What is expected: Copy the lines verbatim, from the one containing "Would you mind" through the one containing "dist [-0.000622, 0.000007]", and omit the pictures from your answer.

Provided entries:
──────

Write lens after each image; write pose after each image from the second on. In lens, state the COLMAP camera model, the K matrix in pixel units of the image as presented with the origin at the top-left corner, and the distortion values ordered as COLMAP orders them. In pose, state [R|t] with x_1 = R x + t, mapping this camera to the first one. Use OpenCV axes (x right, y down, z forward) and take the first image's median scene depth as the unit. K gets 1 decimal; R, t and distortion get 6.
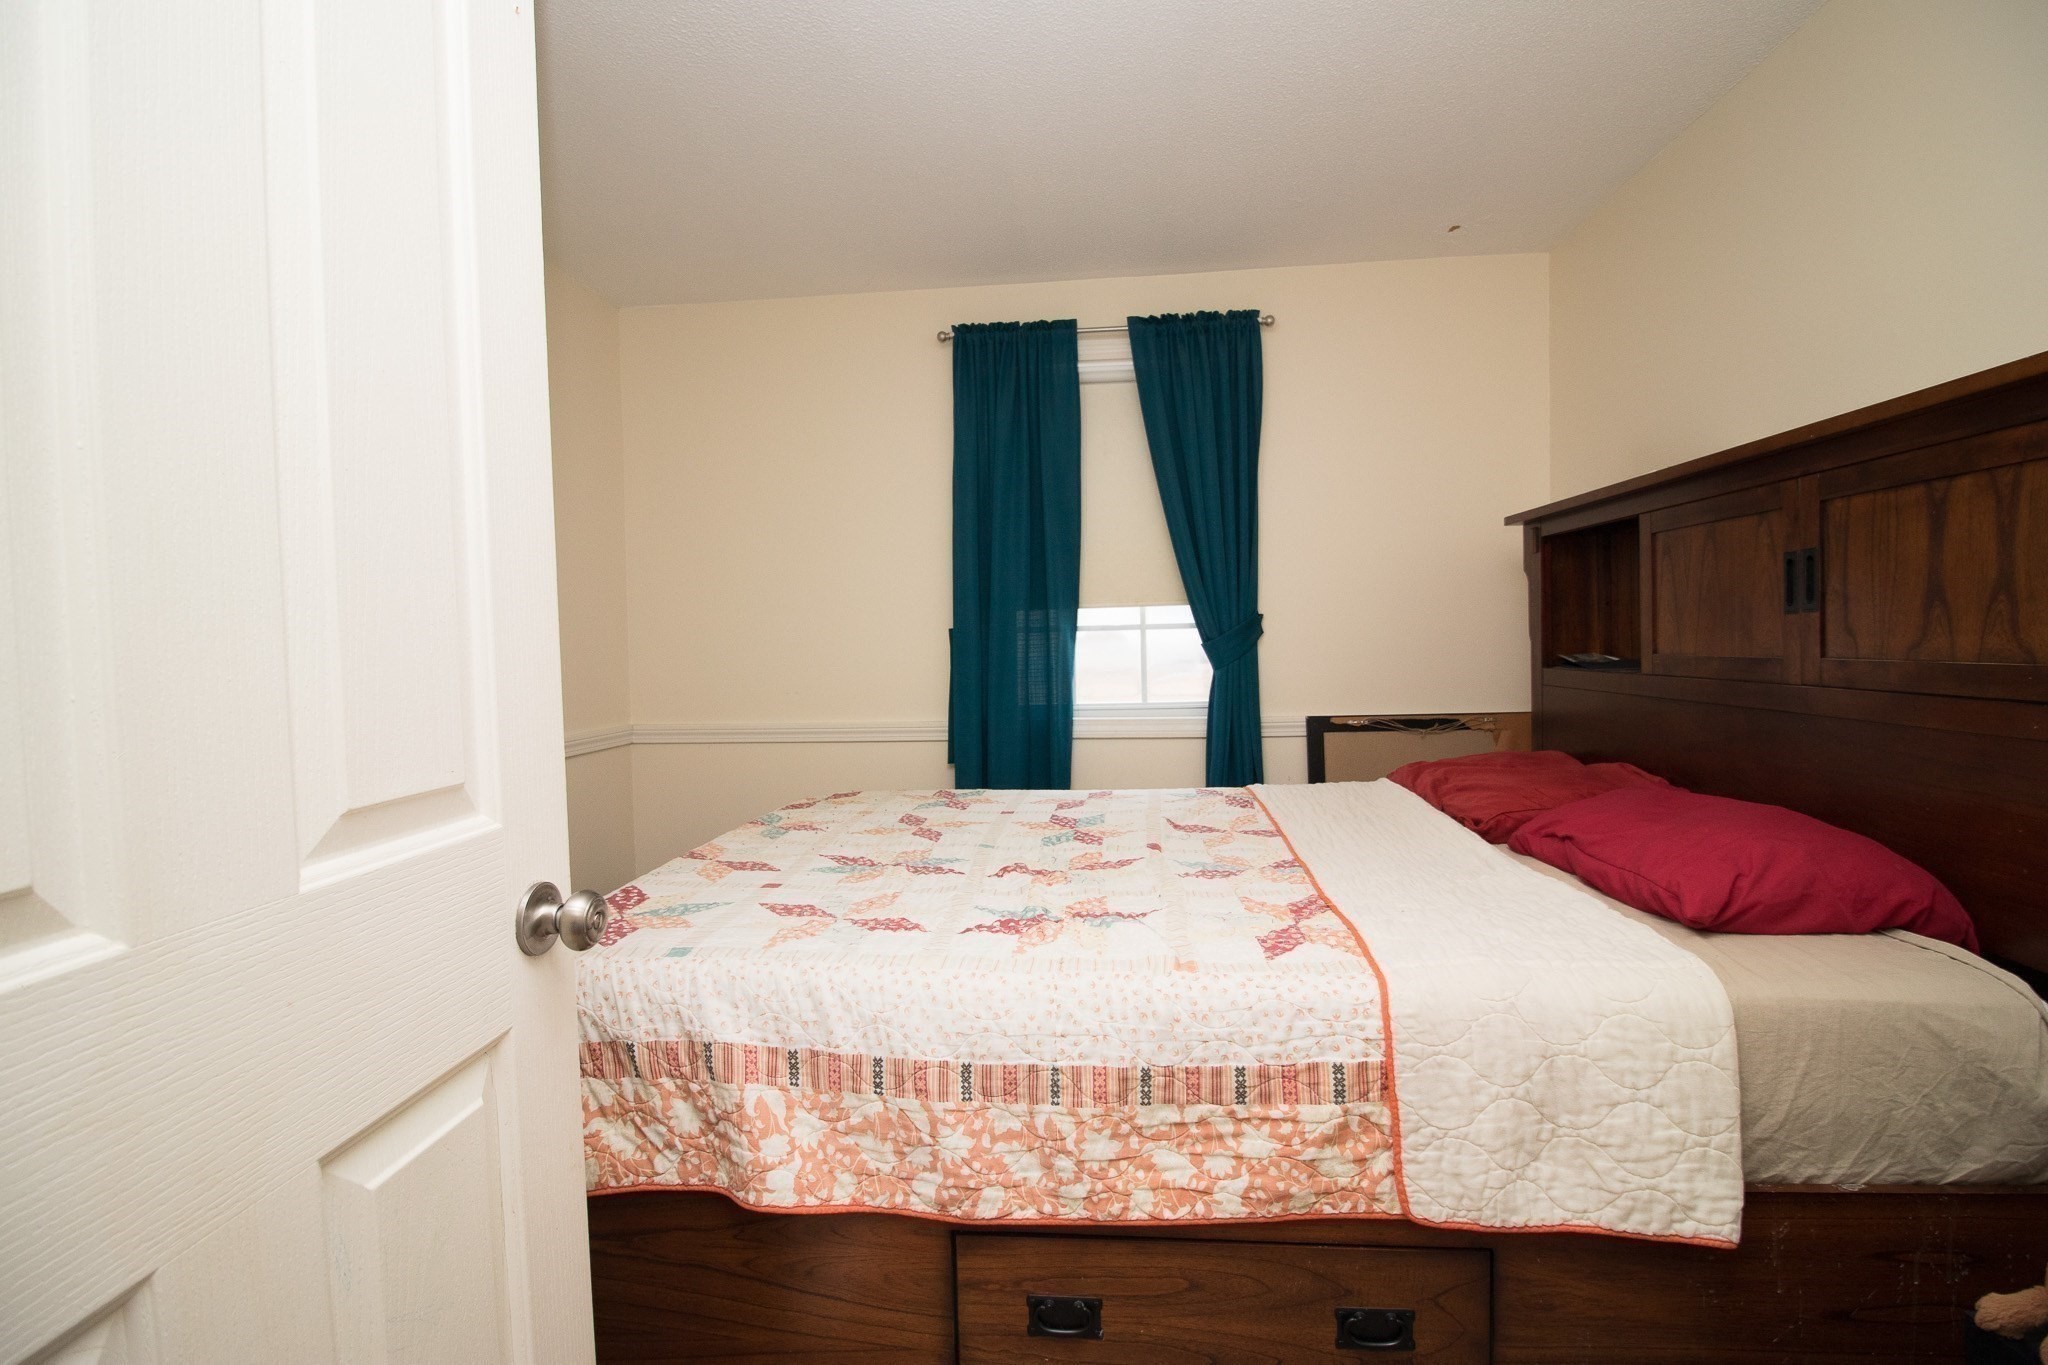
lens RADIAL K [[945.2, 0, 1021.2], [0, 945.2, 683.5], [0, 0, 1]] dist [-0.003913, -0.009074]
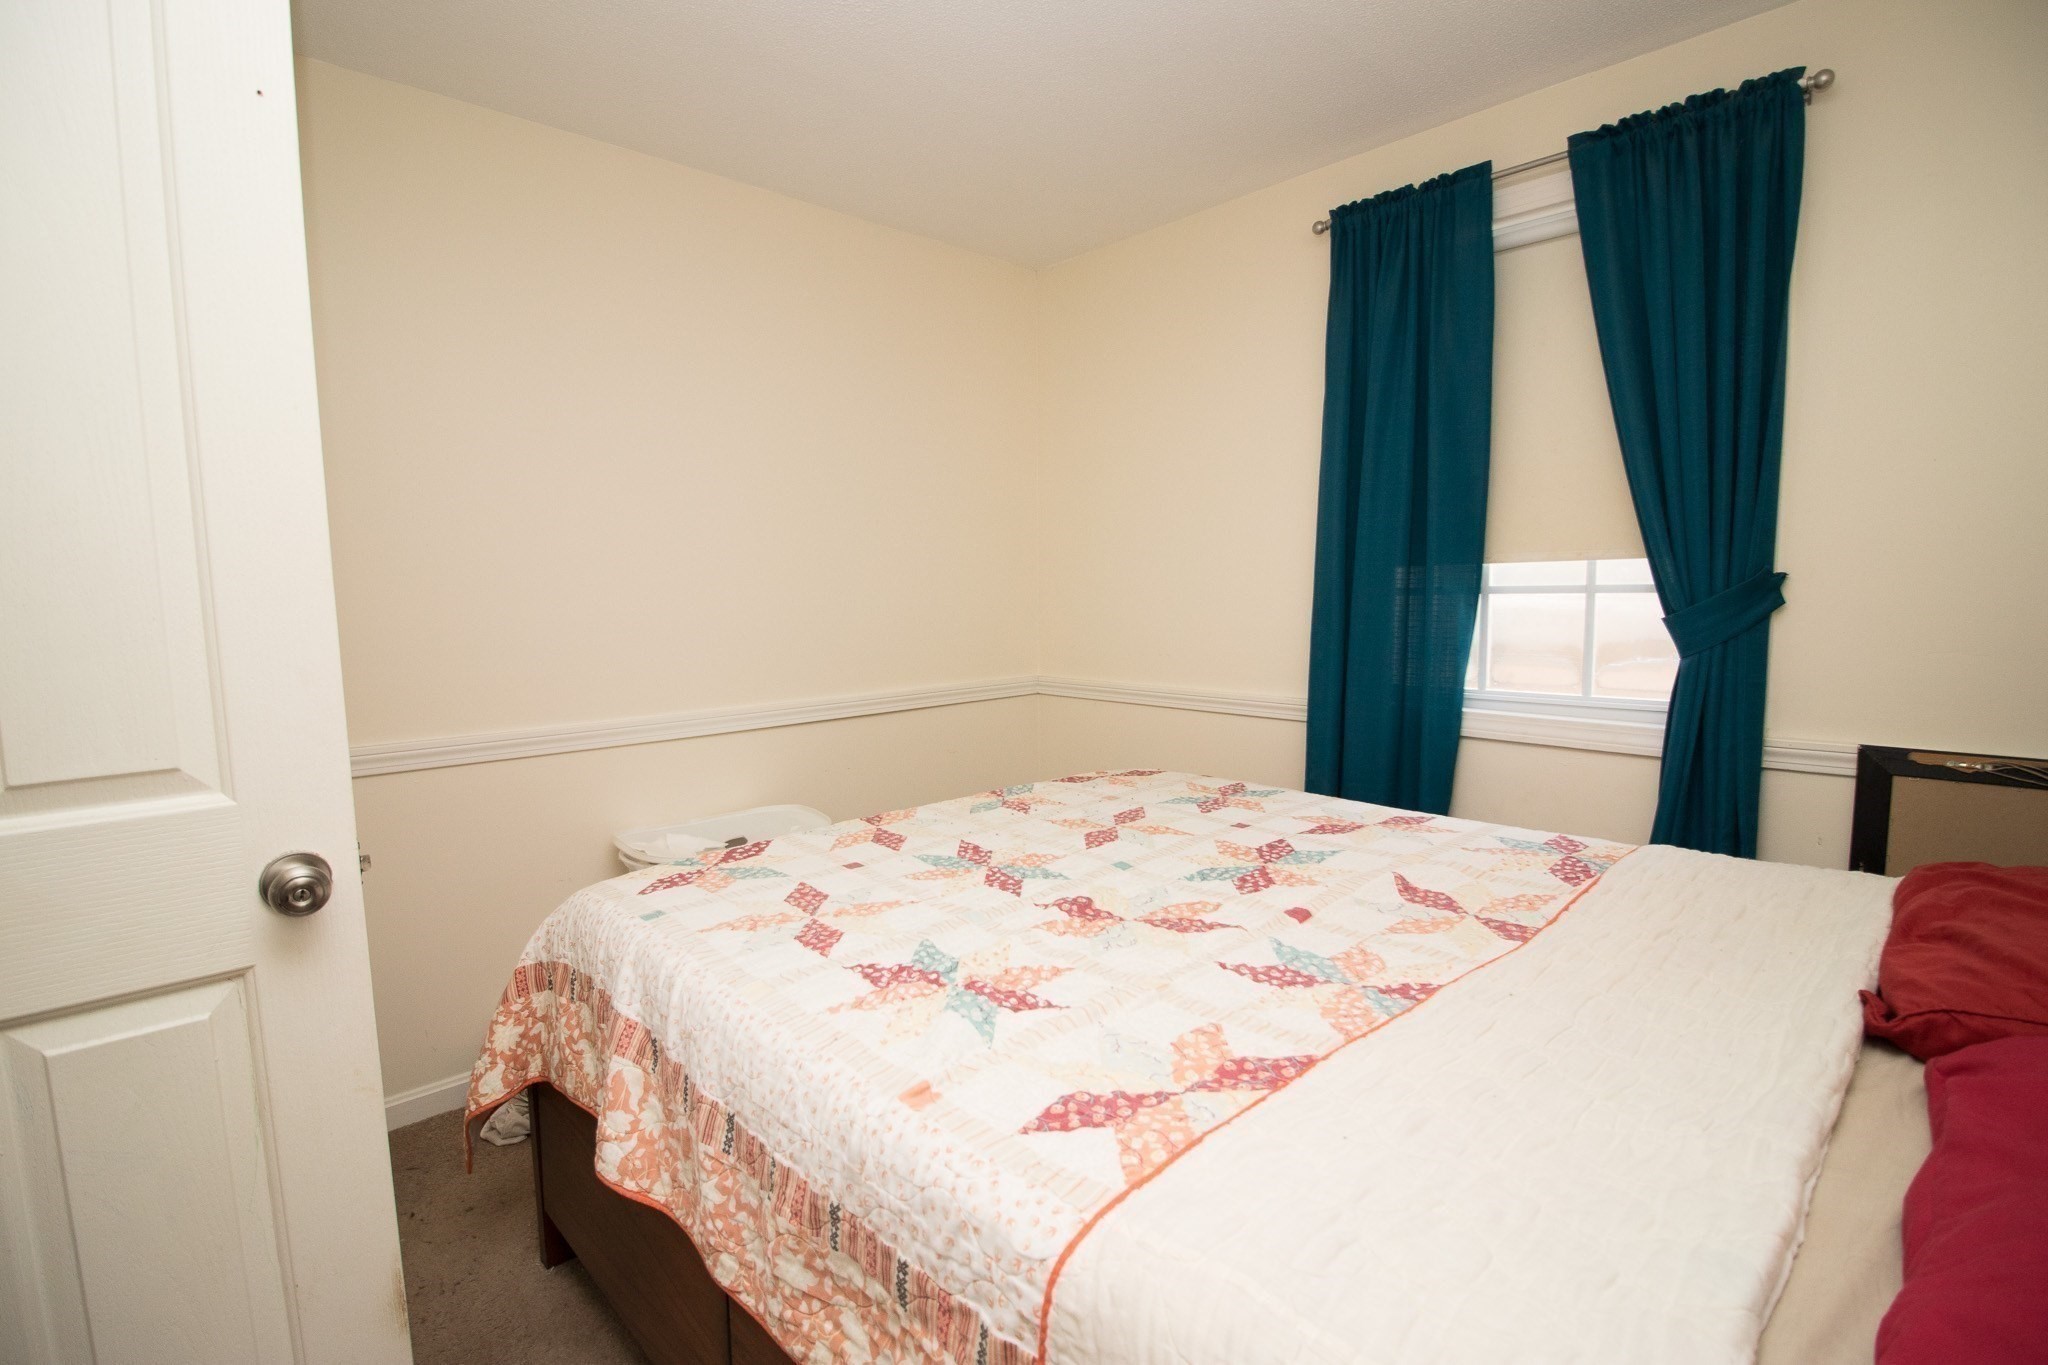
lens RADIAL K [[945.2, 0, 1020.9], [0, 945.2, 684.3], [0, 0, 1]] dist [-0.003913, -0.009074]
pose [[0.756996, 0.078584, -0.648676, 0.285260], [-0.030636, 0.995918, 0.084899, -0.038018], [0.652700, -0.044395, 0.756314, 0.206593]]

──────

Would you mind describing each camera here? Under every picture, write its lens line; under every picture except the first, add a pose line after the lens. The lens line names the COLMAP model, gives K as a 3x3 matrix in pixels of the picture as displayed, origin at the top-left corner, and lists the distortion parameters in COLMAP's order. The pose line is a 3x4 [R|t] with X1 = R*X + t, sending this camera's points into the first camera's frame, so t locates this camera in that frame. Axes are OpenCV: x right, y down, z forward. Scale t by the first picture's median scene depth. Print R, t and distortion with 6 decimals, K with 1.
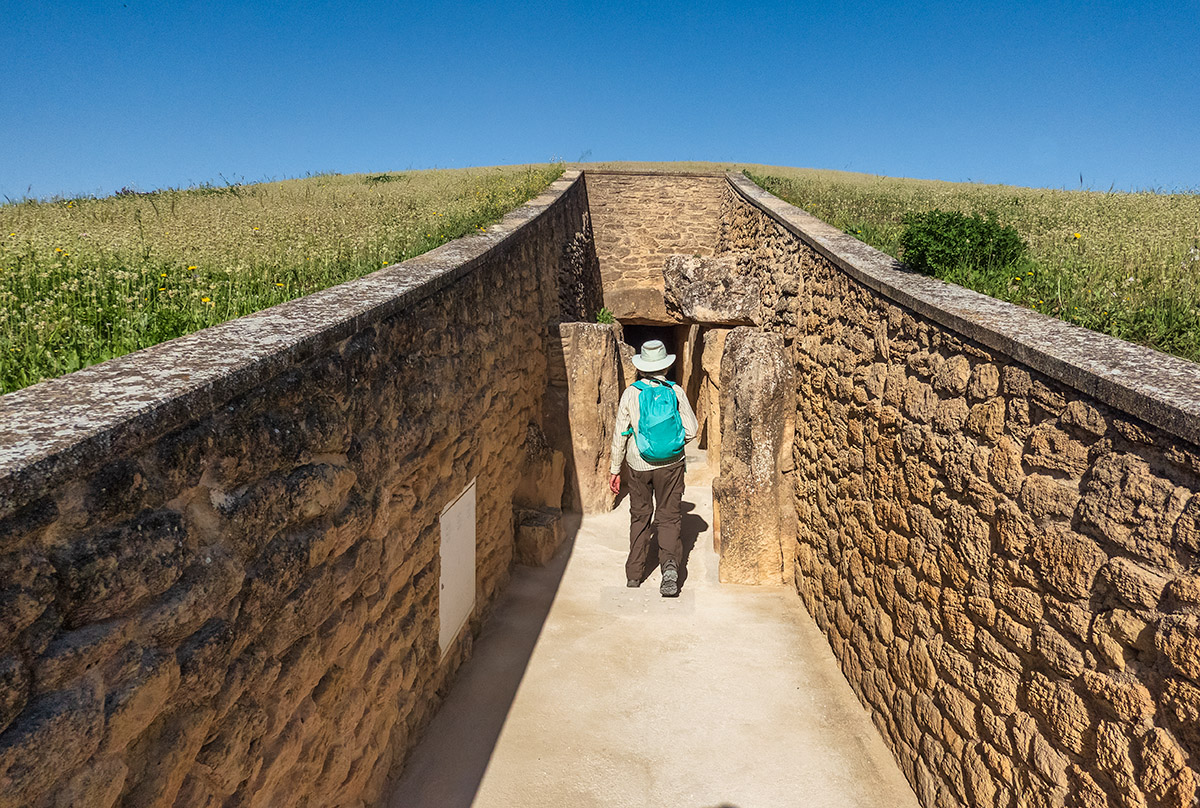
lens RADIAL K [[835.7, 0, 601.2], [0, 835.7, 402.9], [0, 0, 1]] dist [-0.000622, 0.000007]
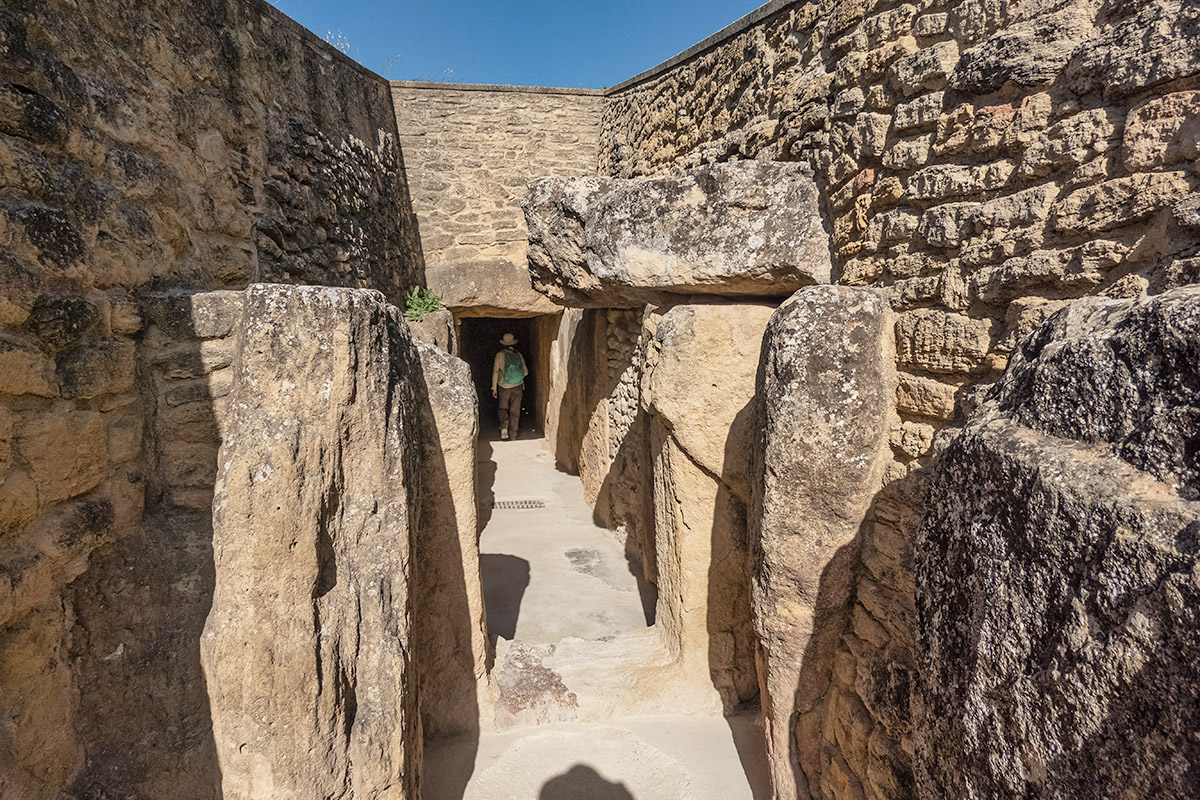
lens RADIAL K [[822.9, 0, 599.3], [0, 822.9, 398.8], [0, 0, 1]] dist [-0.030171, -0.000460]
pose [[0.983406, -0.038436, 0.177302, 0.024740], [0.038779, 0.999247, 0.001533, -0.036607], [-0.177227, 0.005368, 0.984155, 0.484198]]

──────

Written answer:
Would you mind describing each camera here? Under every picture, write its lens line; under every picture except the first, add a pose line after the lens. The lens line names the COLMAP model, gives K as a 3x3 matrix in pixels of the picture as displayed, origin at the top-left corner, and lists the distortion parameters in COLMAP's order. The pose line is a 3x4 [R|t] with X1 = R*X + t, sending this camera's points into the first camera's frame, so t locates this camera in that frame. Axes are OpenCV: x right, y down, z forward. Scale t by the first picture's median scene depth. Print R, t and distortion with 6 decimals, K with 1.
lens RADIAL K [[835.7, 0, 601.2], [0, 835.7, 402.9], [0, 0, 1]] dist [-0.000622, 0.000007]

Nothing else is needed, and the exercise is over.